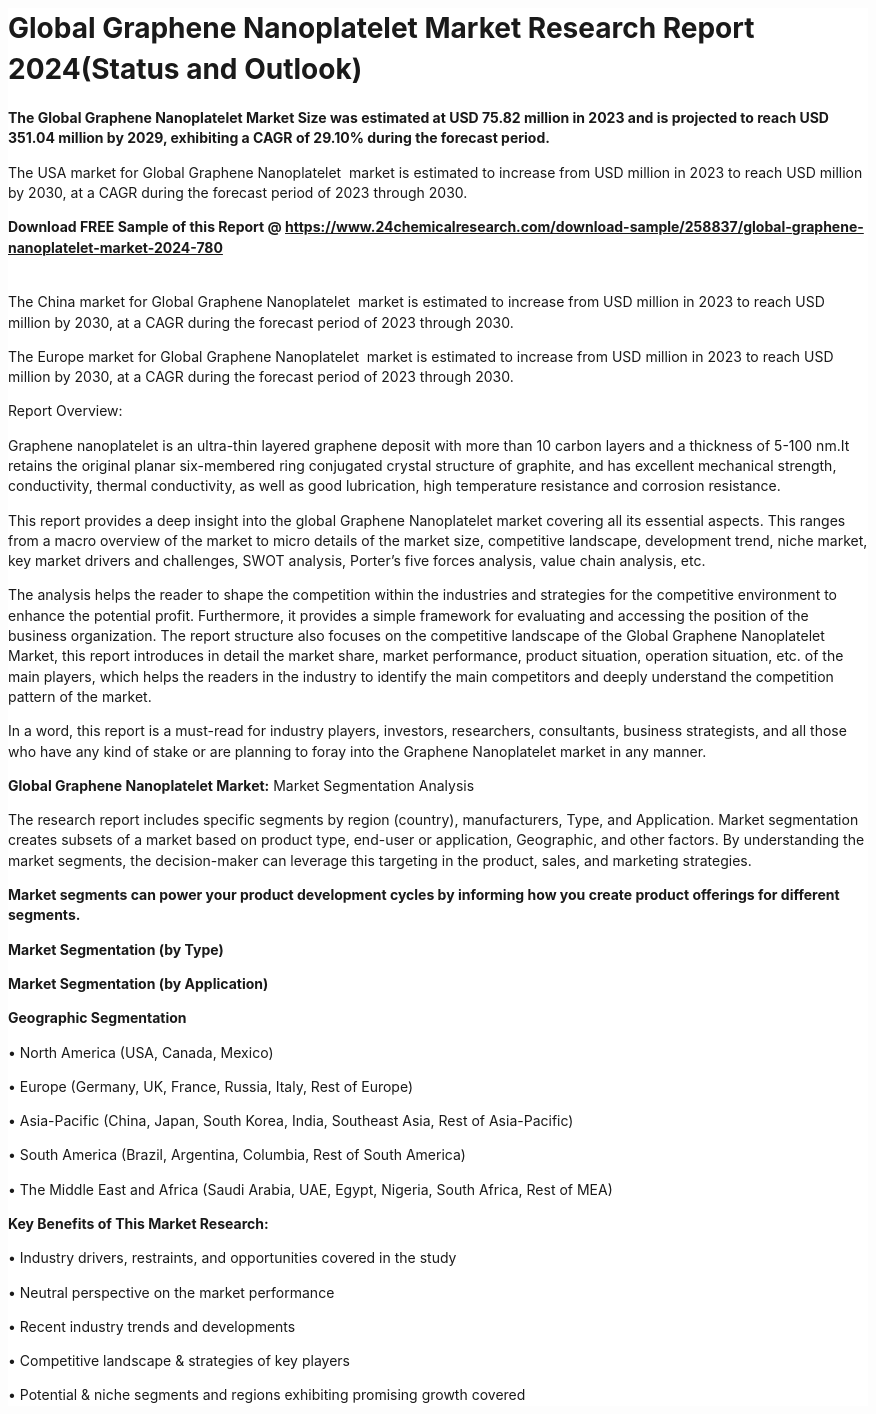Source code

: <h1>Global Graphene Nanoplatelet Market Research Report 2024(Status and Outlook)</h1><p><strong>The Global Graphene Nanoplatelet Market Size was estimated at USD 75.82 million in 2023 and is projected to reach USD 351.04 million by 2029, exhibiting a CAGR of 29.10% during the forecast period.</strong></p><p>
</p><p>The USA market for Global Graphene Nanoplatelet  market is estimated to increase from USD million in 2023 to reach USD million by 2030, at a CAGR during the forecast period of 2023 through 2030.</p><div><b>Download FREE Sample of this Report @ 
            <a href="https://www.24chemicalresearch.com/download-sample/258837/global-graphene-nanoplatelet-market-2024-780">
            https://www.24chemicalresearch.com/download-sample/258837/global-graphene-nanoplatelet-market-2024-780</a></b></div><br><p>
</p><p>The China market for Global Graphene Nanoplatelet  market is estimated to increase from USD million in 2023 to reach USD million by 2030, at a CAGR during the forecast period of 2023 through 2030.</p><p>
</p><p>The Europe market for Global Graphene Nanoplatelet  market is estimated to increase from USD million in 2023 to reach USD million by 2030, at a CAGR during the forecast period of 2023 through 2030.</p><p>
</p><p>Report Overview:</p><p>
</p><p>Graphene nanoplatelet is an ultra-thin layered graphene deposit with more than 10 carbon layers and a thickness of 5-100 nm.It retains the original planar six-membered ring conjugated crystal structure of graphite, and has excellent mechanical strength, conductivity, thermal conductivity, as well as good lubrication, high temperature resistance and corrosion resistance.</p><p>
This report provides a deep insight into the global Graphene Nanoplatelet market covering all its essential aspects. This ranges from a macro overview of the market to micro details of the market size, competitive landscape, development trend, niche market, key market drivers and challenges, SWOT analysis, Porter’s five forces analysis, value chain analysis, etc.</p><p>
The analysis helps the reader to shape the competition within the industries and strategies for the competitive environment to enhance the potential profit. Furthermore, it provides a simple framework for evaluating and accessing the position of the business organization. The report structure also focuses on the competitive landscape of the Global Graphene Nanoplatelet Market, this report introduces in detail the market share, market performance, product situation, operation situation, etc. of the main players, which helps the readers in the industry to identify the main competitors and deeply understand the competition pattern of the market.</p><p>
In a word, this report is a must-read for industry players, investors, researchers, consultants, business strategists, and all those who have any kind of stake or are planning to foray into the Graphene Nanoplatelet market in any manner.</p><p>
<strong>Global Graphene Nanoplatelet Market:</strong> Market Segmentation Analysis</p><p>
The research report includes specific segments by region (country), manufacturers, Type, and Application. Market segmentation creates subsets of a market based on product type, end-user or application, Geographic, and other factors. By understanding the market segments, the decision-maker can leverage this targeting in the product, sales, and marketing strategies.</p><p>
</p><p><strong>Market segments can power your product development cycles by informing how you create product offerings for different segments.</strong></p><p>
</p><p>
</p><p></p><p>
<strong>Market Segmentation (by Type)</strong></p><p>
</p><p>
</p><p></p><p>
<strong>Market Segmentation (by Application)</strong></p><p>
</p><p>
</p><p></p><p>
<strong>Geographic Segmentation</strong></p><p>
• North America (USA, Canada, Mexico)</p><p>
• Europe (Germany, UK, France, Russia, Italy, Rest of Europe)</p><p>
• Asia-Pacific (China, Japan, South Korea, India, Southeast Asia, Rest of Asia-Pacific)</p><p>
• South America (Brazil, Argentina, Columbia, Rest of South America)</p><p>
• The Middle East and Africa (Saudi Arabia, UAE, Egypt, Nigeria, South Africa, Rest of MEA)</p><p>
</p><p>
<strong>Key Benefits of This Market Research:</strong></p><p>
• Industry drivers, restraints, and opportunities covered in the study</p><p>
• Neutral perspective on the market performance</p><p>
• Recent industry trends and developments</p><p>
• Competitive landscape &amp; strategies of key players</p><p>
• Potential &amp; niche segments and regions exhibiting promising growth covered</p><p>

:::

- [Instructions for the task]:
Reproduce the source lines from the one containing "the forecast period.</strong></p><p>" through the one containing "</p><p>Report Overview:</p><p>", including both of those lines.

- [Result of this task]:
: <h1>Global Graphene Nanoplatelet Market Research Report 2024(Status and Outlook)</h1><p><strong>The Global Graphene Nanoplatelet Market Size was estimated at USD 75.82 million in 2023 and is projected to reach USD 351.04 million by 2029, exhibiting a CAGR of 29.10% during the forecast period.</strong></p><p>
</p><p>The USA market for Global Graphene Nanoplatelet  market is estimated to increase from USD million in 2023 to reach USD million by 2030, at a CAGR during the forecast period of 2023 through 2030.</p><div><b>Download FREE Sample of this Report @ 
            <a href="https://www.24chemicalresearch.com/download-sample/258837/global-graphene-nanoplatelet-market-2024-780">
            https://www.24chemicalresearch.com/download-sample/258837/global-graphene-nanoplatelet-market-2024-780</a></b></div><br><p>
</p><p>The China market for Global Graphene Nanoplatelet  market is estimated to increase from USD million in 2023 to reach USD million by 2030, at a CAGR during the forecast period of 2023 through 2030.</p><p>
</p><p>The Europe market for Global Graphene Nanoplatelet  market is estimated to increase from USD million in 2023 to reach USD million by 2030, at a CAGR during the forecast period of 2023 through 2030.</p><p>
</p><p>Report Overview:</p><p>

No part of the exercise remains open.